It seems that the reference manual for GAP never mentions how to construct a representation by sending generators to specified matrices. Yet I cannot help but feel that such a basic task must be achievable. How does one do it?
As a concrete example, I want to consider the $5$-dimensional $\mathbb{F}_3$-representation $\rho$ of $C_8$ sending a generator $g$ to $$ \rho(g) = \begin{pmatrix} 1 & 0 & 1 & 2 & 2 \\ 2 & 1 & 1 & 2 & 2 \\ 1 & 0 & 2 & 1 & 0 \\ 1 & 1 & 1 & 1 & 0 \\ 2 & 1 & 1 & 0 & 2 \end{pmatrix} $$ How do I feed this representation to GAP?
Edit. Thanks to Olexandr Konovalov and Derek Holt, I got the following to work:
G := CyclicGroup(8);
gen := GeneratorsOfGroup(G)[1];
GLn := GeneralLinearGroup(5, GF(3));
img := Z(3)^0 * [[1, 0, 1, 2, 2],
[2, 1, 1, 2, 2],
[1, 0, 2, 1, 0],
[1, 1, 1, 1, 0],
[2, 1, 1, 0, 2]];
rep := GroupHomomorphismByImages(G, GLn, [gen], [img]);
However, I'm still a bit confused about how to feed the resulting representation into the functions that are of relevance to representation theory. I've asked a follow-up question on this here.

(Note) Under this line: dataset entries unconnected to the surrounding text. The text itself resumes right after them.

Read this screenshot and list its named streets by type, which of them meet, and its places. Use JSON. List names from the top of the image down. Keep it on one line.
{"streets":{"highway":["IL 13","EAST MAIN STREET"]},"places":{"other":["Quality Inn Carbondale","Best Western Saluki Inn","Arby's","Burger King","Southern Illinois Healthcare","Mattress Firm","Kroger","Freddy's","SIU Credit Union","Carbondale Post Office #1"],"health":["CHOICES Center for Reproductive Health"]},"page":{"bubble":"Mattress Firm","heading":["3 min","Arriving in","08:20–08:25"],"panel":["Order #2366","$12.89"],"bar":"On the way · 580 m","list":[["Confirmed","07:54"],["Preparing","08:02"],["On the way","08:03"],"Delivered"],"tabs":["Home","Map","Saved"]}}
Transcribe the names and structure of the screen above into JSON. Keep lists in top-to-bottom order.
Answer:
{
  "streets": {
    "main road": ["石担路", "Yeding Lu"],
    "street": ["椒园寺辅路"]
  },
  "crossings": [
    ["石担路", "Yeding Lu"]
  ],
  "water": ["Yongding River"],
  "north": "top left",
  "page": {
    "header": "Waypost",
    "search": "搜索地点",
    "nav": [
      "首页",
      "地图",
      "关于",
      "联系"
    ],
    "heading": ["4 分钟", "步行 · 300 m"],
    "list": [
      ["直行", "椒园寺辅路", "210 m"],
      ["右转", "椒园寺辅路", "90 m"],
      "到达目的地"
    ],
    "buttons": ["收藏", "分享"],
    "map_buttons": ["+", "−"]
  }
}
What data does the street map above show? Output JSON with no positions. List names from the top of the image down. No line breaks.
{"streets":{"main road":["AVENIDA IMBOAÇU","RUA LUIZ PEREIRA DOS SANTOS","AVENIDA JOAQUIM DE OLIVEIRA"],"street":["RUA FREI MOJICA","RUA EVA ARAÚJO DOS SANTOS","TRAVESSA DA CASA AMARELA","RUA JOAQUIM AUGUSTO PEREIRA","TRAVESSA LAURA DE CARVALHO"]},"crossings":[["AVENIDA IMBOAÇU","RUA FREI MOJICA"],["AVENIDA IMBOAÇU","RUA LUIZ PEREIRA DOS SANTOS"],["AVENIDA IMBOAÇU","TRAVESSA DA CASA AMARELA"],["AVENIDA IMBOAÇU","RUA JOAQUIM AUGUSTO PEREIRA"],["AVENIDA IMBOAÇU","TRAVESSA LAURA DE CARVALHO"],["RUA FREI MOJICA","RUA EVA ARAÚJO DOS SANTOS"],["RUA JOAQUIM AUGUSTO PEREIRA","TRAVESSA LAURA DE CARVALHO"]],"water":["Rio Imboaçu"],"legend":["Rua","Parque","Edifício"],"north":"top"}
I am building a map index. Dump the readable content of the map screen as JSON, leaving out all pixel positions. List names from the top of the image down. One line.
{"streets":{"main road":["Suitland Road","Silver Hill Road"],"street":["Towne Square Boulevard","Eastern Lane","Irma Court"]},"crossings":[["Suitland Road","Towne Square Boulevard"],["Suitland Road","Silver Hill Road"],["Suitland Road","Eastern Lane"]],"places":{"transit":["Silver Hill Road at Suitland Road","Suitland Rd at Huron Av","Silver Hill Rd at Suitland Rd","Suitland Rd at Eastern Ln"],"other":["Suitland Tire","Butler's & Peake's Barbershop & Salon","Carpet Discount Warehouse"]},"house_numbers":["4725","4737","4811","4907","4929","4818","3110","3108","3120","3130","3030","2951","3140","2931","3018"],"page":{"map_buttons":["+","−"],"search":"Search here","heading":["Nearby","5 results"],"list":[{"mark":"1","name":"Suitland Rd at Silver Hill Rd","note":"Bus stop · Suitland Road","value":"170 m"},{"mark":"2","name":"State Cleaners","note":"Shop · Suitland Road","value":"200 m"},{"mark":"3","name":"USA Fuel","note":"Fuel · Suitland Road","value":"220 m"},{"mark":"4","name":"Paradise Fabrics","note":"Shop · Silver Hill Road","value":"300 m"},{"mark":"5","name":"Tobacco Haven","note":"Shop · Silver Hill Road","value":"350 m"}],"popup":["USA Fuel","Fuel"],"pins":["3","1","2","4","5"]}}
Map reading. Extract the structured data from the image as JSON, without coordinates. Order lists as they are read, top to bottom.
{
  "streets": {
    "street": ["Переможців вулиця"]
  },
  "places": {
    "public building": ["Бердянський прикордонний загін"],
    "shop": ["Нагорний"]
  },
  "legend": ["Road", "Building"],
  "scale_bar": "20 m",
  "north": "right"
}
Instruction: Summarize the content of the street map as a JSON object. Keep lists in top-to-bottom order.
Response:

Edit 2. It turns out that GeneralLinearGroup() is a function that works only works for finite fields. It works for the example that I gave for the purpose of being concrete, but of course I look for an answer that captures representations over a general base. As such, this question is still unsolved.